Our target A1C was also <7.5%, as recommended by the National Institute of Clinical Evidence in the U.K. (2). We used triple oral therapy in all patients, using either 4 mg rosiglitazone (14 patients) or 30 mg pioglitazone (18 patients) in a random fashion. After triple oral therapy, A1C (measured at 4 months) was 8.2 ± 1.6. Thirteen of 32 patients (41%) responded with an A1C <7.5% and remained at this level at 1 year. Nine of these 13 respondents (69%) were South Asians; therefore, this was not surprising given that they are usually more insulin resistant (3). Despite the success of glitazones, the majority of our patients have needed insulin (15 of 19; 4 patients unwilling). Glitazone use was particularly successful in those with a prestart mean A1C of 9.1 (±2.0%), in keeping with suggestions that glitazones work best if used early in the course of the disease process in type 2 diabetes (4).
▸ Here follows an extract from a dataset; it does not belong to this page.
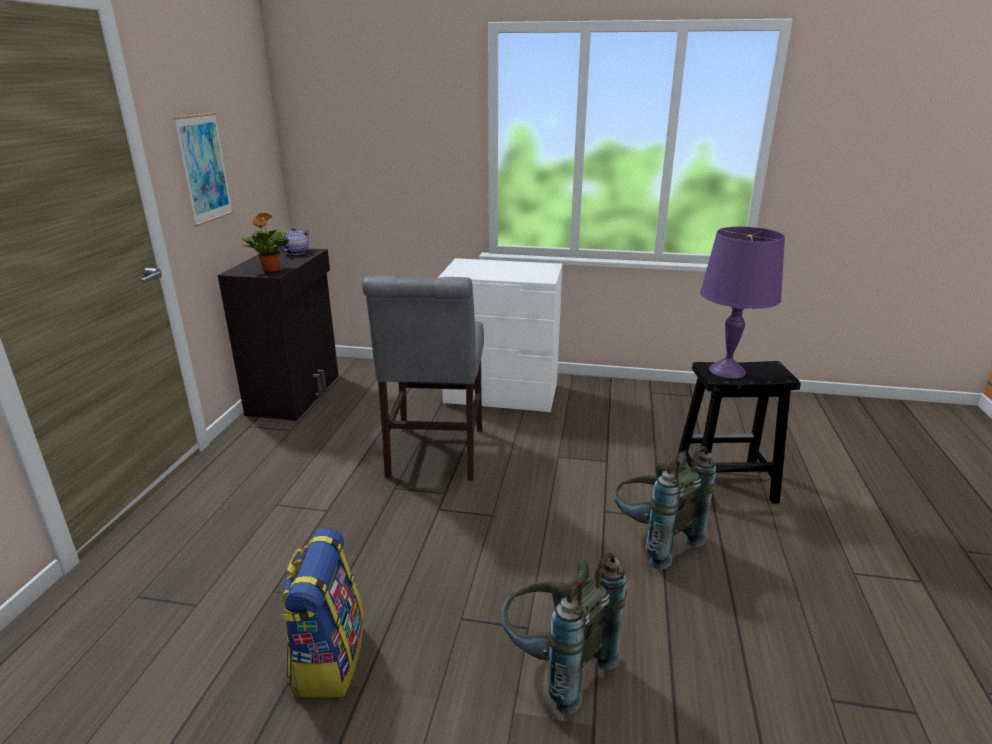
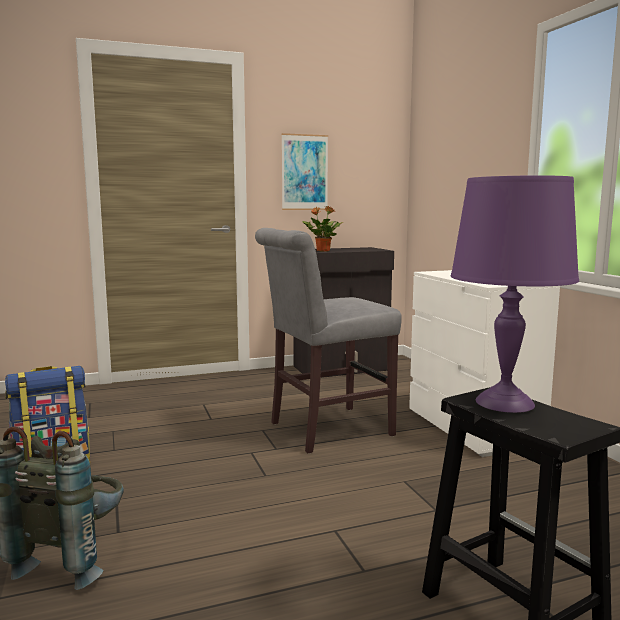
camera: 60 degrees right, 15 degrees down
teapot [279,227,310,255] -> none
grey backpack [613,446,716,570] -> none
Thus, our experience in an inner-city ethnic population (where a lot of patients are disinclined to use insulin) is that triple oral therapy can be successful with proper patient selection, but with a precondition that if A1C is not <7.5% after 6 months of use, then the patient will need insulin. We would recommend a trial of triple oral therapy for 1) taxi/heavy goods vehicle drivers (with obvious implications if insulin commenced) and 2) individuals in whom prestart A1C is no higher than 9.0%, particularly in the minority population.